═════ EXCERPTED TEXT
If V then S. (If there is a value to who we are, there is a vision to who we are)
If S then G. (Only God can see who we are in terms of value nothing else can)
V (Who we are is not an illusion including the value part of who we are and our deeds)
Therefore G. (Therefore God exists)

This is a valid form. I would argue sound as well. But it's definitely not circular.
 

Valjean

Veteran Member
Premium Member
@Valjean

(V) Value to who we are
(S) Sight to who we are.
(G) God exists

If V then S. (If there is a value to who we are, there is a vision to who we are)
If S then G. (Only God can see who we are in terms of value nothing else can)
V (Who we are is not an illusion including the value part of who we are and our deeds)
Therefore G. (Therefore God exists)

This is a valid form. I would argue sound as well. But it's definitely not circular.
This appears to be gobbldegook. Please explain.
 

Valjean

Veteran Member
Premium Member
Quite possibly. So one should infer from that as a newborn they have not considered the issue and so it is inappropriate to consider them either atheist or theist.
Valid point, but it presumes atheism a considered ontological opinion, rather than a de facto lack of belief.
══════════
- _WHAT YOU WILL DO_:
1/ The forum excerpt assigns a capital letter to each term of its argument. List every letter it defines, along with what each one stands for.
2/ Copy word for word the passage of the forum excerpt from "This appears to" up to and including "atheist or theist.".
═════ DATA EXTRACTS
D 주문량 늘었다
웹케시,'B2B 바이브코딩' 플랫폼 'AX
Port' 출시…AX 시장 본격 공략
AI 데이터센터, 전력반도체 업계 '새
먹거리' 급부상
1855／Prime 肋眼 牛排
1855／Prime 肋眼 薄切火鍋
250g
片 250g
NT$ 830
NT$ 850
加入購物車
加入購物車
══════════
═════ DATA EXTRACTS
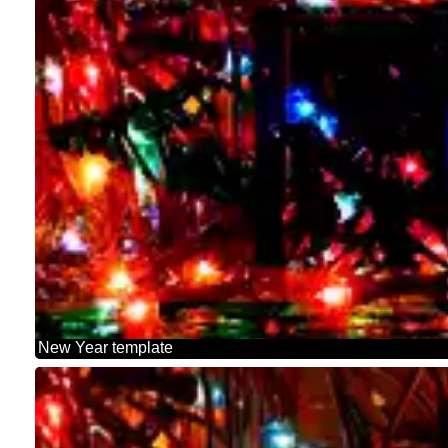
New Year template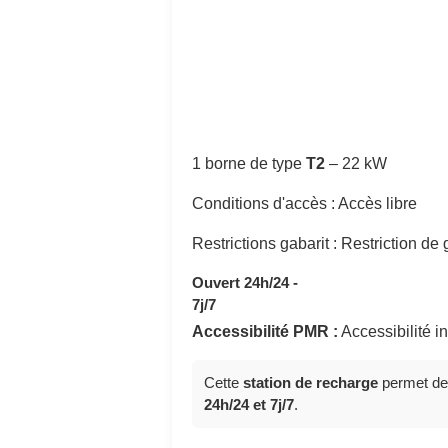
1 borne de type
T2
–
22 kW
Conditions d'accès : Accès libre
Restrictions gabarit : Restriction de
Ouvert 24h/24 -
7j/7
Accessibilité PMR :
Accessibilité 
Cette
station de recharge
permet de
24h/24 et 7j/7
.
══════════
- _LIST OF ANSWERS_:
1/
- V: Value to who we are
- S: Sight to who we are
- G: God exists

2/
This appears to be gobbldegook. Please explain.
 

Valjean

Veteran Member
Premium Member
Quite possibly. So one should infer from that as a newborn they have not considered the issue and so it is inappropriate to consider them either atheist or theist.